Stored data
::::::::::
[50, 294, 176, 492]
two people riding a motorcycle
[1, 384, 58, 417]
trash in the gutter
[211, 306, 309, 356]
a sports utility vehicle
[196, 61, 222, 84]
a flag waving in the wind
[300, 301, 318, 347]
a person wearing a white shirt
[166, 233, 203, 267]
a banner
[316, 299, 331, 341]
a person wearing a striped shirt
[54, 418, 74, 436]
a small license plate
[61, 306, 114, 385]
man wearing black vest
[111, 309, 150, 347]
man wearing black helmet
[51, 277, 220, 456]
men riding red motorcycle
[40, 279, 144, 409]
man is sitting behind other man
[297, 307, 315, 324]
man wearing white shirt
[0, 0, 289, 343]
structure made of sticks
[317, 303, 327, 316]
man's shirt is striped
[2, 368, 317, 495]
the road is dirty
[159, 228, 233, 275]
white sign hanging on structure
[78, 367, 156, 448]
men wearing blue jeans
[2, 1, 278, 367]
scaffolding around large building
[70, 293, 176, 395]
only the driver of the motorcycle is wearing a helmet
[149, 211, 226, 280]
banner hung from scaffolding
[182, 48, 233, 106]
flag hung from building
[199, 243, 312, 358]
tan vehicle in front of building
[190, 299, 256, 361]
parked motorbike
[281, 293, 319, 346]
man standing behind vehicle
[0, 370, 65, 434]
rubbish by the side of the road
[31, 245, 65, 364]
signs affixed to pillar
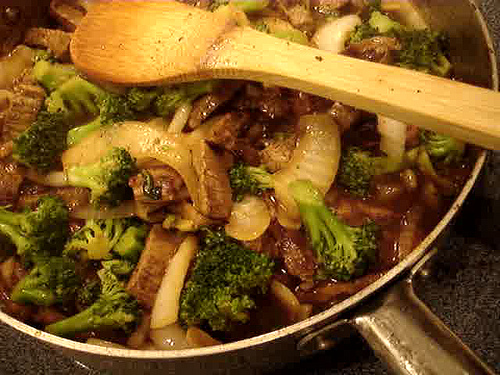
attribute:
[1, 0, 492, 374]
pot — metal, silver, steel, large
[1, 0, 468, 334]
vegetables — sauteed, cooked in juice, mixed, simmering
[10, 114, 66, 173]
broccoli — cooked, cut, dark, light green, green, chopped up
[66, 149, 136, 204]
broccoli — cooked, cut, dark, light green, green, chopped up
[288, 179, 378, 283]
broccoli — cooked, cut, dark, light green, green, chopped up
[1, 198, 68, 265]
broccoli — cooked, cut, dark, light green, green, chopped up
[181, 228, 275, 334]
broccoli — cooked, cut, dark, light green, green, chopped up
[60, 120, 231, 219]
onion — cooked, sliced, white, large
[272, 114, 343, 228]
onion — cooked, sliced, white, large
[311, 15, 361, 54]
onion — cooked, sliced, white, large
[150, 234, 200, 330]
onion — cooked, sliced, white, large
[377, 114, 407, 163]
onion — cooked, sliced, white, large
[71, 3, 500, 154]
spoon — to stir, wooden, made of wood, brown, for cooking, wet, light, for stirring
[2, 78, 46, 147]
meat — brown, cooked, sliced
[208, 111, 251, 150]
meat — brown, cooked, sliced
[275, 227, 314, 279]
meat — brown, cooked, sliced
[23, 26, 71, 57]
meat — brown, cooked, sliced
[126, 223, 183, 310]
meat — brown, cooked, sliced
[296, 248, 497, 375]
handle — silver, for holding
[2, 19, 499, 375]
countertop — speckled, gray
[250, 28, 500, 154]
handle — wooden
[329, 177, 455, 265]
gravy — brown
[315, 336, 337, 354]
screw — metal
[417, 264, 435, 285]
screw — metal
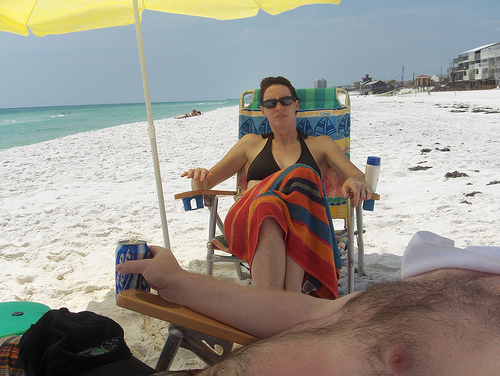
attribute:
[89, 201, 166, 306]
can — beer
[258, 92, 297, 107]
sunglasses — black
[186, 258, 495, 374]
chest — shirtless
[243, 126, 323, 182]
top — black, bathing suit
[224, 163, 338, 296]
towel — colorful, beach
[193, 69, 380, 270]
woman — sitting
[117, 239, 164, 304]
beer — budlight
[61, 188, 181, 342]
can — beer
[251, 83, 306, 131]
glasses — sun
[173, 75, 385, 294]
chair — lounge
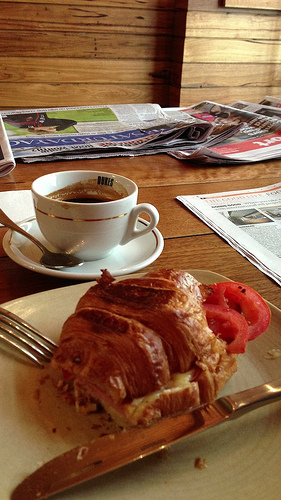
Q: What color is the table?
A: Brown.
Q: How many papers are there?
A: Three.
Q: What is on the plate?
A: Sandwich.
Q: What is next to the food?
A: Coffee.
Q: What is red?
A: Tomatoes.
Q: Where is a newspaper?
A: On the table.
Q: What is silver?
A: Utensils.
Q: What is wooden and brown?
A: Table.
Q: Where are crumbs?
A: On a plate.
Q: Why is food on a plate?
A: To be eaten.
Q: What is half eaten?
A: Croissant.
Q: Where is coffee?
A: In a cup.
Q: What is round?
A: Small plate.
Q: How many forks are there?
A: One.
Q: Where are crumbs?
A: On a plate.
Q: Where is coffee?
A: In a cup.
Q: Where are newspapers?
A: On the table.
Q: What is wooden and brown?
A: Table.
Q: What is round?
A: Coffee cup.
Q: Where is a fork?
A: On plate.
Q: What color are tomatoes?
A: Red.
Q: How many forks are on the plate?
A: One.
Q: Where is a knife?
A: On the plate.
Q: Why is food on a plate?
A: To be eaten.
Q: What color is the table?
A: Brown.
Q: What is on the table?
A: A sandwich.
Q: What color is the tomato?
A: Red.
::::::::::
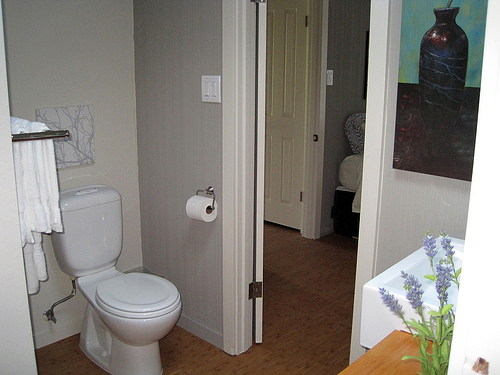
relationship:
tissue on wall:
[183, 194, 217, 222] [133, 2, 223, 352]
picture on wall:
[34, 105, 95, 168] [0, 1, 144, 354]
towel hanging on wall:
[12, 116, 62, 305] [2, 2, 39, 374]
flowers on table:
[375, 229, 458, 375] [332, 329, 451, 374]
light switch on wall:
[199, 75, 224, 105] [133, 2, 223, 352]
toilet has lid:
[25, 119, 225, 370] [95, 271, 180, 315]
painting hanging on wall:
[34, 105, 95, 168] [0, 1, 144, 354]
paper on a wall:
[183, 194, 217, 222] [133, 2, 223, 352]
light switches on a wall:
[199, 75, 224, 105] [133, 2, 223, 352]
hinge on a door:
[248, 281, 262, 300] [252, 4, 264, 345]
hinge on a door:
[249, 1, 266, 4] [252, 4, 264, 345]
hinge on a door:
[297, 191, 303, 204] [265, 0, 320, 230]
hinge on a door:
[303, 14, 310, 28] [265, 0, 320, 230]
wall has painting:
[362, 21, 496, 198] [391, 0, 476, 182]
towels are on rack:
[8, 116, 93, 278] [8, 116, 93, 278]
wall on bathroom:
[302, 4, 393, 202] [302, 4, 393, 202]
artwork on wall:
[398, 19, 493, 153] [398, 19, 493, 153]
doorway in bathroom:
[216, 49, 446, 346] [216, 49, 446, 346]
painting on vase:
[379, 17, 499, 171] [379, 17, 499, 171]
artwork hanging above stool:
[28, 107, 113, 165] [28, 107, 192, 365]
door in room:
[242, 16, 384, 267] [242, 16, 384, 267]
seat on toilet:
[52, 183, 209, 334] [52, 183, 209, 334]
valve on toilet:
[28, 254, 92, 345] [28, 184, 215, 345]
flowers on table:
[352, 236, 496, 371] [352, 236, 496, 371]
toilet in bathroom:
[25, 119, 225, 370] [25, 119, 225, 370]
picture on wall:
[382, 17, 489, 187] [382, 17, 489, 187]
::::::::::
**Exercise requirements:**
Count how many lines of the rows above contain the string "forks", matching case exactly. Reply with the number only.

**Result of the exercise:**
2